# Rakoczy March: CSO & Georg Solti (Sony) - help locating recording



## AlienDave (Jul 5, 2016)

My laserdisc recording of the Chicago Symphony Orchestra (Georg Solti) performance of Beethoven (the Fifth, ... I think) and of their encore - the Rakoczy March - was destroyed during a move about ten years ago. I've periodically searched for a DVD or CD or ??? version of this recording - but have been unsuccessful. Anyone know where I might secure such a recording?

Were I to find another laserdisc version - I'm not even sure I could find a laserdisc player to use to transfer the recording to another format - but would be happy just to have such a disc. Yet I prefer a recording that is already in another format.

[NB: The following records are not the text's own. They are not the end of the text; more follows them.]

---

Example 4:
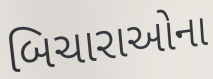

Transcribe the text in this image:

બિચારાઓના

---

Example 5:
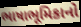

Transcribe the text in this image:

ભાષાભૂમિકાનો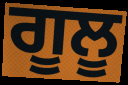
ਗੂਲੂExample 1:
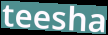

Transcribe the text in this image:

teesha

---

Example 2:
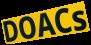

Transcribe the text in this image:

DOACs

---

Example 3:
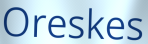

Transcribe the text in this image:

Oreskes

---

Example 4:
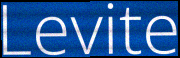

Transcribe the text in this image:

Levite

I've communicated several times with various folks at the CSO - no luck to-date. No response from Sony - although I didn't expect one.

I LOVE this CSO recording of the Rakoczy March - so vibrant, detailed, and a great example of an orchestra exploring the edge of control. Only the Bernstein/NYP version comes close IMO.

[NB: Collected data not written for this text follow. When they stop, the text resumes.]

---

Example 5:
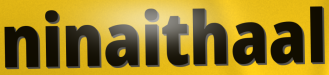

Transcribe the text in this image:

ninaithaal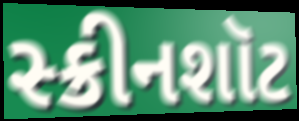
સ્ક્રીનશૉટ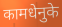
कामधेनुके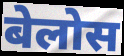
बेलोस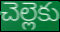
చెల్లెకు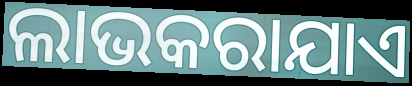
ଲାଭକରାଯାଏ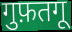
गुफ़तगूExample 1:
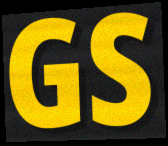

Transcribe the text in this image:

GS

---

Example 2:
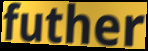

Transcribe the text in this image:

Grateful for any help at all - even suggestions for how to better search for this piece.


Dave


----------



## hustlefan (Apr 29, 2016)

Looks like it was released on DVD and is available used from Amazon:

https://www.amazon.com/Solti-conducts-Chicago-Symphony-Orchestra/dp/B008FP980A


----------



## Pugg (Aug 8, 2014)

hustlefan said:


> Looks like it was released on DVD and is available used from Amazon:
> 
> https://www.amazon.com/Solti-conducts-Chicago-Symphony-Orchestra/dp/B008FP980A


You beat me by just one minute :tiphat:


----------